[Start of section]
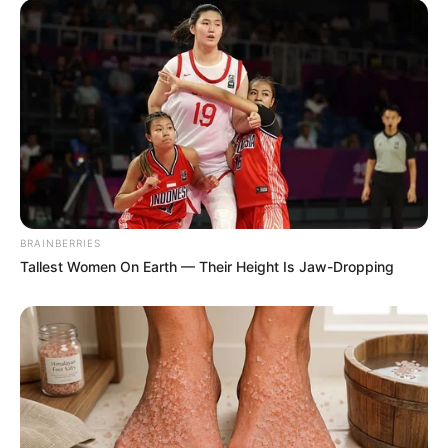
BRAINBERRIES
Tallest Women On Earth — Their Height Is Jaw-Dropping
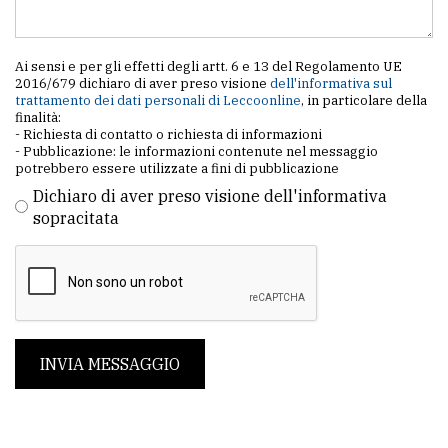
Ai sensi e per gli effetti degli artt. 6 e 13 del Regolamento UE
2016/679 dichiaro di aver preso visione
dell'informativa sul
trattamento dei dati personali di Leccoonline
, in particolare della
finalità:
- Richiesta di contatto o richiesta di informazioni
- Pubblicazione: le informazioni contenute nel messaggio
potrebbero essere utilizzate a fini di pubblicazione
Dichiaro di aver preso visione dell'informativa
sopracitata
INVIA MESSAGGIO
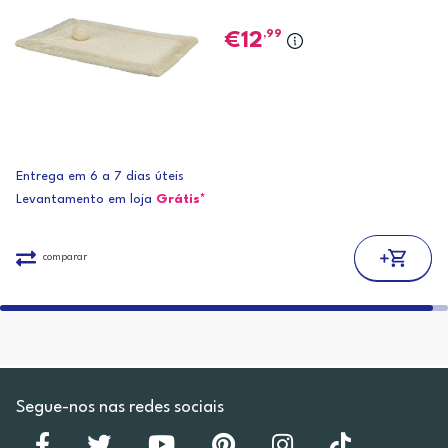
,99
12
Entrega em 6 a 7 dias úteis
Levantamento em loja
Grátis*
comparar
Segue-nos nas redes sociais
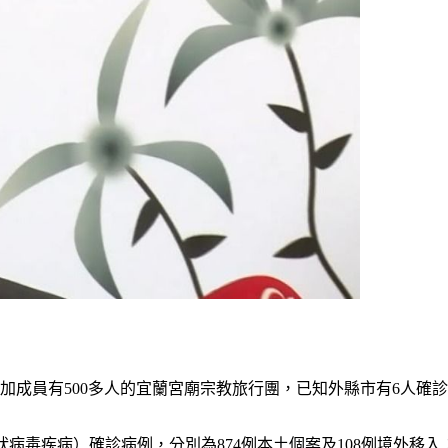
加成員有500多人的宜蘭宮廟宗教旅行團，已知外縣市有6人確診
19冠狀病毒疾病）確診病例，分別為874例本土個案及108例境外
[End of section]
[Start of section]
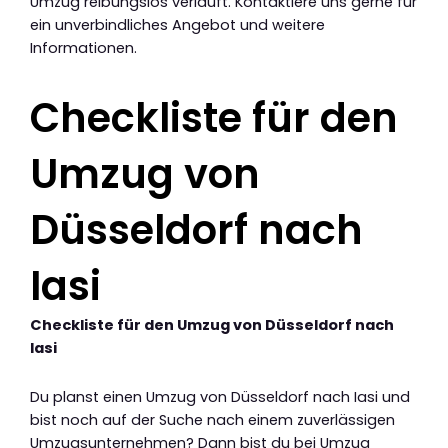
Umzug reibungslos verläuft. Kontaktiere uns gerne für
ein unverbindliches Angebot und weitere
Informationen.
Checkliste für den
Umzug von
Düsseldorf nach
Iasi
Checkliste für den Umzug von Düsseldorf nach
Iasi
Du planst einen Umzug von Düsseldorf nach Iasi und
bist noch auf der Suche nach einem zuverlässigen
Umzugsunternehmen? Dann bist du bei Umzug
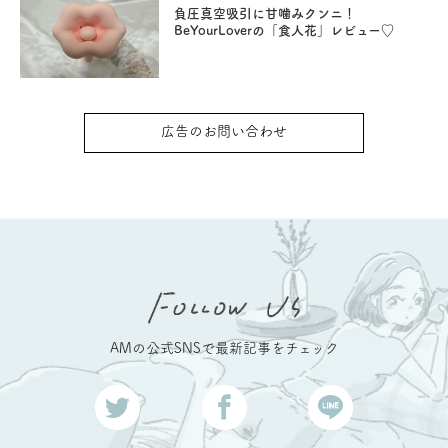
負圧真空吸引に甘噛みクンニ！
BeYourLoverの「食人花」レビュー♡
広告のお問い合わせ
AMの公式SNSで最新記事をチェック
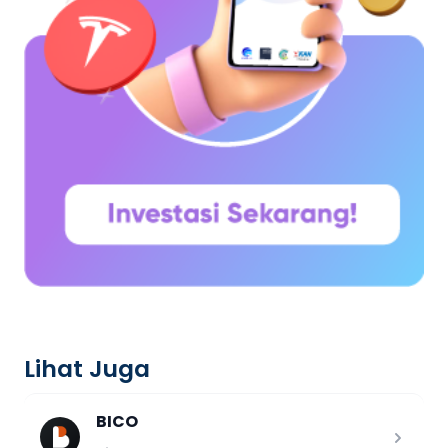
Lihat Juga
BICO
[End of section]
■ What the exercise asks:
Which lines of the data contain the word "preso"? Copy each one.

■ Output of the exercise:
2016/679 dichiaro di aver preso visione
Dichiaro di aver preso visione dell'informativa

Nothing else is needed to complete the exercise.